I went and visited Morris at his work. He was surprised when someone called him from his office to see me just as lunch hour was beginning. I asked if I could eat lunch with him wherever he ate, at a bar of a pub if he went there for lunch or out of a paper bag. Whatever he did I would do but I wanted to have an hour talking with him. I was surprised. Morris seemed a fairly decent bloke. He readily agreed and we sat down together in the work canteen and I had a good hour-long chat. We spoke about Lydia and I was amazed to see how caring he seemed to be for her. However, I knew many men who were abusers, were also people who could put on a good story. Often after abuse they were most apologetic and sought forgiveness. So I wasn’t taken in by Morris’ good presentation to me.

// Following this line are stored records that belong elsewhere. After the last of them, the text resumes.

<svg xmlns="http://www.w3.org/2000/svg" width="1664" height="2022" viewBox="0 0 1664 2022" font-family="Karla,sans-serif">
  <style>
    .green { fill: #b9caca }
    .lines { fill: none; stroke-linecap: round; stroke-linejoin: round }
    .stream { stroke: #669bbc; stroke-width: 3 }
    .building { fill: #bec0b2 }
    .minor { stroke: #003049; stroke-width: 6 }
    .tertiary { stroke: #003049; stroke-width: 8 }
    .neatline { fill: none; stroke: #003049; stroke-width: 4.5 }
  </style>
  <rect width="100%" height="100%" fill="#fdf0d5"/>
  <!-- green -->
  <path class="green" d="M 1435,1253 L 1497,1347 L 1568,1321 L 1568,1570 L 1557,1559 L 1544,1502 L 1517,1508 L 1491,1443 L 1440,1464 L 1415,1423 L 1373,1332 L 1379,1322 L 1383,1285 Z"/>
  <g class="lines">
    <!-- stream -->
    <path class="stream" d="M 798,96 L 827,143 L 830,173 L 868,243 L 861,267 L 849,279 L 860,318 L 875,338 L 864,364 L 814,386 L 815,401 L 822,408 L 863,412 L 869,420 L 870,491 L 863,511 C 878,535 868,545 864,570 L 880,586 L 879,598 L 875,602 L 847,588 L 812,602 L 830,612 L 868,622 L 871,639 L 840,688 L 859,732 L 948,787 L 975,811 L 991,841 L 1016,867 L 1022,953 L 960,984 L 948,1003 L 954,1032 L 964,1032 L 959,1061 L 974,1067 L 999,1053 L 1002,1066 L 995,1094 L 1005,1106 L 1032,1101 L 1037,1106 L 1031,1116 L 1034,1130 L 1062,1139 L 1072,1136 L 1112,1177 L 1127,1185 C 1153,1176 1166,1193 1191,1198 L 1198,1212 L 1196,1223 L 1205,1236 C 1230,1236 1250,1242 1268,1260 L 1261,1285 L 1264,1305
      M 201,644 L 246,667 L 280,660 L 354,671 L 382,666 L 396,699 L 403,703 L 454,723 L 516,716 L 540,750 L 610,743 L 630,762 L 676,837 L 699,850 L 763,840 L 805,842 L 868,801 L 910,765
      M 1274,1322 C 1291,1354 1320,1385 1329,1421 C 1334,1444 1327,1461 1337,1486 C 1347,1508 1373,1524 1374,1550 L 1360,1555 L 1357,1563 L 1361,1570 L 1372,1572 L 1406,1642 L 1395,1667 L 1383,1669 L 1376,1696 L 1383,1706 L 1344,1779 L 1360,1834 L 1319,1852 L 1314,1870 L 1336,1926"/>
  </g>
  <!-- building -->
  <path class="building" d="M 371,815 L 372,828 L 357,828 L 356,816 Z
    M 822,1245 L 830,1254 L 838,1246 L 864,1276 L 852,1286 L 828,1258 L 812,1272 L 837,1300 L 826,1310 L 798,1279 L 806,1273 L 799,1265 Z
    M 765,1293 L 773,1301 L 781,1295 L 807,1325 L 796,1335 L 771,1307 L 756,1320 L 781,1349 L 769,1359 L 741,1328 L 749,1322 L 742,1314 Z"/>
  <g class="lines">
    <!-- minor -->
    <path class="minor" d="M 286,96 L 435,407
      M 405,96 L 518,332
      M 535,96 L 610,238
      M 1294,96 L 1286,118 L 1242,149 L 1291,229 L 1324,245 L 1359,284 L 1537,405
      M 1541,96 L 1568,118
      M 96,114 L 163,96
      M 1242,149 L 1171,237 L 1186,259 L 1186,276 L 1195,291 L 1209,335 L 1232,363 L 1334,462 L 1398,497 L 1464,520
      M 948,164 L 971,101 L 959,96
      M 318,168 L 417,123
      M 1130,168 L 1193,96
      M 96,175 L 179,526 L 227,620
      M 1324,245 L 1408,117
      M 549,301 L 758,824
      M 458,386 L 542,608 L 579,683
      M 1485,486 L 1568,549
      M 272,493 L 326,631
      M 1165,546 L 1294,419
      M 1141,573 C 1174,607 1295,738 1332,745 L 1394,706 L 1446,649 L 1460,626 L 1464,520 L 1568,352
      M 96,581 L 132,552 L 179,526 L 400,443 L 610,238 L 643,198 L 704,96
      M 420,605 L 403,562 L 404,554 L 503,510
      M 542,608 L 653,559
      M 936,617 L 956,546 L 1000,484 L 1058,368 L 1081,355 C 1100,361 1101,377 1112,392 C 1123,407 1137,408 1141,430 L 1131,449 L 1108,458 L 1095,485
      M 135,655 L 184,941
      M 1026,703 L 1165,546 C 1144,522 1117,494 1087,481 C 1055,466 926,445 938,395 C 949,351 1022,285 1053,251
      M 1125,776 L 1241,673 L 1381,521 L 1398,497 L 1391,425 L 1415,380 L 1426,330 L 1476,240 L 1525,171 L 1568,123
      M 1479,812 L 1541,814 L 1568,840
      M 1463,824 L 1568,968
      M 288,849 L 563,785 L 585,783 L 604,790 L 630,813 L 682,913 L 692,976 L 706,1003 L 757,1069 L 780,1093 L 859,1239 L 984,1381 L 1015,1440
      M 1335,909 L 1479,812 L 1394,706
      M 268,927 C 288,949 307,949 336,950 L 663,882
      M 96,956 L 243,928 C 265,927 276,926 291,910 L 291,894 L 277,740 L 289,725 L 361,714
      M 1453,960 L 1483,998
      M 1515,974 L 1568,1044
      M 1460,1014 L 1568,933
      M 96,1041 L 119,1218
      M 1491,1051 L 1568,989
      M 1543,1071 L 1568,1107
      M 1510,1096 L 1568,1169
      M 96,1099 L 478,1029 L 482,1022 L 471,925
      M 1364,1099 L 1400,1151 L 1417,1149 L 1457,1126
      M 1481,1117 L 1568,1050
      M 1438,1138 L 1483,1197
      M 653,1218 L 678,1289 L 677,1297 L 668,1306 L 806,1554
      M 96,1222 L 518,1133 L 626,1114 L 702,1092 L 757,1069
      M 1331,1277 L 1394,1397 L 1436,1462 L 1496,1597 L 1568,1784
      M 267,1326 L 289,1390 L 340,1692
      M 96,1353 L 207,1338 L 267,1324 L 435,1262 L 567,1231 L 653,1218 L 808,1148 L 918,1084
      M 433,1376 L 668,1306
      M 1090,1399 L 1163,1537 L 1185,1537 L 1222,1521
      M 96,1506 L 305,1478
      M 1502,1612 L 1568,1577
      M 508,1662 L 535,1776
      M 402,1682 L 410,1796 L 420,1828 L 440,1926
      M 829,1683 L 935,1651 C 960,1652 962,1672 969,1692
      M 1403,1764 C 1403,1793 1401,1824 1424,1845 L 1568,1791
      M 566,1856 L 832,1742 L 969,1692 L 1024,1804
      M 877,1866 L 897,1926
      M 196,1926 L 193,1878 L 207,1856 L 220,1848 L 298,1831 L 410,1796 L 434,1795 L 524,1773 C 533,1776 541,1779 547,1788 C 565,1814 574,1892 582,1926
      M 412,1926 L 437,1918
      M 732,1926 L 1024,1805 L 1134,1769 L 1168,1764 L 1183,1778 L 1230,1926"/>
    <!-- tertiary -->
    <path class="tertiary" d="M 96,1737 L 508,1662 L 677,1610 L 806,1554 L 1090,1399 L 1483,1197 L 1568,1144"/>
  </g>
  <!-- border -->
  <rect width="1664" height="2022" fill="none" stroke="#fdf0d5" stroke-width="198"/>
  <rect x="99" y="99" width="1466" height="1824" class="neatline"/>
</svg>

The following Tuesday lunchtime I was again at his work and again spent an hour with him and the following week another hour. I gradually began to realise there were two sides to the story. In point of fact, Lydia enjoyed playing the part of the abused wife and receiving the consolation, attention and pity of all of the other women, and contrary to what we had been told, it didn’t seem as if Morris was in fact an abuser. Now having built the personal relationship with Morris I asked him if I could visit him one night at home together with Lydia.
Lydia was around to my home like a rocket as soon as she heard that I was going to visit her and Morris together one evening after tea.
Well I’ll let you guess what happened. But the fact was that Lydia was co-dependent upon Morris and she had built up a persona in the eyes of other people, which was not factual. She had enjoyed the attention, the pity and the support of other women. Morris actually deeply appreciated the visits and it enabled him to say a few things to Lydia that he wanted to say but could never get across. My visits continued until Morris made a commitment to Christ, was baptised and became a member of the church. Now Lydia was faced with an incredible problem. She had to change her attitudes! They were harder to change than Morris’ and I had to have long counselling sessions with her before she became the Christian that she should be.
One of the most exciting aspects of ministry is to spend time helping people make the most of themselves and becoming the people that God intended them to be. The only thing better than actually counselling people is the work of training counsellors who will be able to multiply our effectiveness in helping people grow. Today 2000 counsellors help people because of the lessons I have learned.
The city of Sydney would grow to be one of the world’s great cities and Wesley Mission would grow to be one of the world’s great churches and I was privileged to spend each day in the heart of both.